A few records
------------

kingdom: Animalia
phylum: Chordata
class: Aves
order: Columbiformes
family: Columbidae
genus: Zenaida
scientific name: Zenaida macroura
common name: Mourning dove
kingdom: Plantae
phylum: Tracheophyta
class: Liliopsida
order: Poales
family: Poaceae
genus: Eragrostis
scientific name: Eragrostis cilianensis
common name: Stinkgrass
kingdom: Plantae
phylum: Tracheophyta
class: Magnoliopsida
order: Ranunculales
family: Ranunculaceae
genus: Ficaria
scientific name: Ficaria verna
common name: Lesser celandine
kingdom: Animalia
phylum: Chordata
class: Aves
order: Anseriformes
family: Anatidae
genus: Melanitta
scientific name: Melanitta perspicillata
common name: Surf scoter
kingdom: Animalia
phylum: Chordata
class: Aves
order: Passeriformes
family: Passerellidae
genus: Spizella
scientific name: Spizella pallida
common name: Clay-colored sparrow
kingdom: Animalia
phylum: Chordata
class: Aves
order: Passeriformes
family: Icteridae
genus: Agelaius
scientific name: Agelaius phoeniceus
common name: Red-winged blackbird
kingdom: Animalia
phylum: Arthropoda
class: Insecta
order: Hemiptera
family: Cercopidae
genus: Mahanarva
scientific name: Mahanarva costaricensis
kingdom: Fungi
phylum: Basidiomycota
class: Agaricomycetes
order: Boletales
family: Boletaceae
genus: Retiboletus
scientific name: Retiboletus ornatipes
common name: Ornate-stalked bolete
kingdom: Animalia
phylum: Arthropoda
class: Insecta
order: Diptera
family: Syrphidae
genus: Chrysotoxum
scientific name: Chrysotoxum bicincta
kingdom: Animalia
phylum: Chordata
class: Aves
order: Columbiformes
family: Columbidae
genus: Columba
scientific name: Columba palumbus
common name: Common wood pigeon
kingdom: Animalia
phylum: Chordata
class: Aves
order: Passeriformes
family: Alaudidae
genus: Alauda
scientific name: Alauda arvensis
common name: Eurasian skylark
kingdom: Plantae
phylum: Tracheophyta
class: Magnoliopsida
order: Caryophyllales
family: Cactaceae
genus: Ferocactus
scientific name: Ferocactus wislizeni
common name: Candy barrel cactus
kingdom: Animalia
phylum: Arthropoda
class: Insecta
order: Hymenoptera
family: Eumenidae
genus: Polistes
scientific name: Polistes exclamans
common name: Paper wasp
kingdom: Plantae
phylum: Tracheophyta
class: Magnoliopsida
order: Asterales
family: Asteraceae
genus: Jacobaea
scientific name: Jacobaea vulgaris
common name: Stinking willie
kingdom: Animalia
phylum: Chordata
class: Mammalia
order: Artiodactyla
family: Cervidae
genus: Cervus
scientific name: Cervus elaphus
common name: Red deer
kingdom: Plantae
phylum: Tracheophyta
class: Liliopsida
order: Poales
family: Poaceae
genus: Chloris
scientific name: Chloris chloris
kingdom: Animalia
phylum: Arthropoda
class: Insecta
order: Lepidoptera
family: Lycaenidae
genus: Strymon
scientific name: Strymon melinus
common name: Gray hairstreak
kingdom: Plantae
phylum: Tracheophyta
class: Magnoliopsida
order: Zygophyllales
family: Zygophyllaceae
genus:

------------

__Short exercise__. Can you give the material as a Markdown table with the columns Row and Line, starting at its first line and stopping after the line that contains "common name: Common wood pigeon", with any blank lines left out?

__Written reply__.
| Row | Line |
|---|---|
| 1 | kingdom: Animalia |
| 2 | phylum: Chordata |
| 3 | class: Aves |
| 4 | order: Columbiformes |
| 5 | family: Columbidae |
| 6 | genus: Zenaida |
| 7 | scientific name: Zenaida macroura |
| 8 | common name: Mourning dove |
| 9 | kingdom: Plantae |
| 10 | phylum: Tracheophyta |
| 11 | class: Liliopsida |
| 12 | order: Poales |
| 13 | family: Poaceae |
| 14 | genus: Eragrostis |
| 15 | scientific name: Eragrostis cilianensis |
| 16 | common name: Stinkgrass |
| 17 | kingdom: Plantae |
| 18 | phylum: Tracheophyta |
| 19 | class: Magnoliopsida |
| 20 | order: Ranunculales |
| 21 | family: Ranunculaceae |
| 22 | genus: Ficaria |
| 23 | scientific name: Ficaria verna |
| 24 | common name: Lesser celandine |
| 25 | kingdom: Animalia |
| 26 | phylum: Chordata |
| 27 | class: Aves |
| 28 | order: Anseriformes |
| 29 | family: Anatidae |
| 30 | genus: Melanitta |
| 31 | scientific name: Melanitta perspicillata |
| 32 | common name: Surf scoter |
| 33 | kingdom: Animalia |
| 34 | phylum: Chordata |
| 35 | class: Aves |
| 36 | order: Passeriformes |
| 37 | family: Passerellidae |
| 38 | genus: Spizella |
| 39 | scientific name: Spizella pallida |
| 40 | common name: Clay-colored sparrow |
| 41 | kingdom: Animalia |
| 42 | phylum: Chordata |
| 43 | class: Aves |
| 44 | order: Passeriformes |
| 45 | family: Icteridae |
| 46 | genus: Agelaius |
| 47 | scientific name: Agelaius phoeniceus |
| 48 | common name: Red-winged blackbird |
| 49 | kingdom: Animalia |
| 50 | phylum: Arthropoda |
| 51 | class: Insecta |
| 52 | order: Hemiptera |
| 53 | family: Cercopidae |
| 54 | genus: Mahanarva |
| 55 | scientific name: Mahanarva costaricensis |
| 56 | kingdom: Fungi |
| 57 | phylum: Basidiomycota |
| 58 | class: Agaricomycetes |
| 59 | order: Boletales |
| 60 | family: Boletaceae |
| 61 | genus: Retiboletus |
| 62 | scientific name: Retiboletus ornatipes |
| 63 | common name: Ornate-stalked bolete |
| 64 | kingdom: Animalia |
| 65 | phylum: Arthropoda |
| 66 | class: Insecta |
| 67 | order: Diptera |
| 68 | family: Syrphidae |
| 69 | genus: Chrysotoxum |
| 70 | scientific name: Chrysotoxum bicincta |
| 71 | kingdom: Animalia |
| 72 | phylum: Chordata |
| 73 | class: Aves |
| 74 | order: Columbiformes |
| 75 | family: Columbidae |
| 76 | genus: Columba |
| 77 | scientific name: Columba palumbus |
| 78 | common name: Common wood pigeon |